▸ **EXERCISE INPUT**:
###

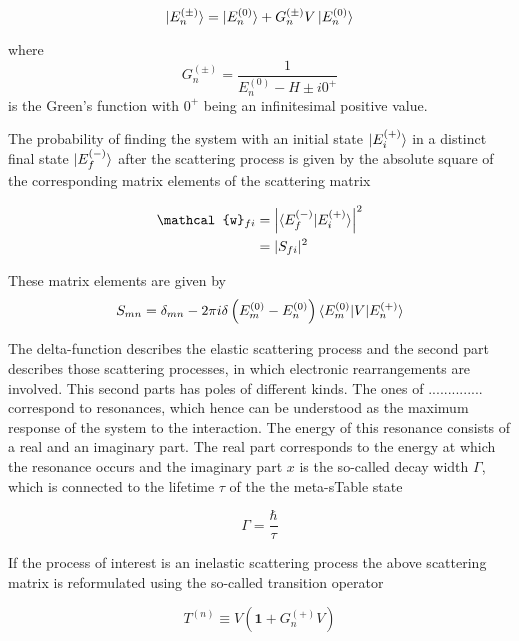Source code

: \begin{equation} \label{equation:LippmannSchwinger}
 \ket{E_n^{(\pm)}} =  \ket{E_n^{(0)}} + G_n^{(\pm)}V \ket{E_n^{(0)}}
\end{equation}

where
\begin{equation}
 G_n^{(\pm)} = \frac{1}{E_n^{(0)}-H \pm i0^+}
\end{equation}
is the Green's function with $0^+$ being an infinitesimal positive value.

The probability of finding the system with an initial state $\ket{E_i^{(+)}}$
in a distinct final state $\ket{E_f^{(-)}}$ after the scattering process
is given by the absolute square of the corresponding matrix elements
of the scattering matrix

\begin{align}
 \mathcal{w}_{fi} &= \left | \braket{E_f^{(-)} | E_i^{(+)}} \right|^2\\
                  &= |S_{fi}|^2
\end{align}

These matrix elements are given by
\begin{equation}
 S_{mn} = \delta_{mn} - 2\pi i \delta \left(E_m^{(0)} - E_n^{(0)} \right)
          \braket{E_m^{(0)}| V |E_n^{(+)}}
\end{equation}

The delta-function describes the elastic scattering process and the second
part describes those scattering processes, in which electronic rearrangements
are involved. This second parts has poles of different kinds. The ones
of ..............
correspond to resonances, which hence can be understood as the maximum
response of the system to the interaction. The energy of this resonance
consists of a real and an imaginary part. The real part corresponds to the
energy at which the resonance occurs and the imaginary part $x$
is the so-called decay width $\Gamma$, which is connected to the lifetime
$\tau$ of the the meta-sTable state

\begin{equation}
 \Gamma = \frac{\hbar}{\tau}
\end{equation}

If the process of interest is an inelastic scattering process the
above scattering matrix is reformulated using the so-called transition
operator

\begin{equation}
 T^{(n)} \equiv V \left( \mathbf{1} + G_n^{(+)} V \right)
\end{equation}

###

▸ **TASK GOAL**: Extract every line from the one containing "The delta-function describes" to the end of the entries, including both of those lines, exactly as given and with nothing added.

▸ **RESULT OF THIS TASK**:
The delta-function describes the elastic scattering process and the second
part describes those scattering processes, in which electronic rearrangements
are involved. This second parts has poles of different kinds. The ones
of ..............
correspond to resonances, which hence can be understood as the maximum
response of the system to the interaction. The energy of this resonance
consists of a real and an imaginary part. The real part corresponds to the
energy at which the resonance occurs and the imaginary part $x$
is the so-called decay width $\Gamma$, which is connected to the lifetime
$\tau$ of the the meta-sTable state

\begin{equation}
 \Gamma = \frac{\hbar}{\tau}
\end{equation}

If the process of interest is an inelastic scattering process the
above scattering matrix is reformulated using the so-called transition
operator

\begin{equation}
 T^{(n)} \equiv V \left( \mathbf{1} + G_n^{(+)} V \right)
\end{equation}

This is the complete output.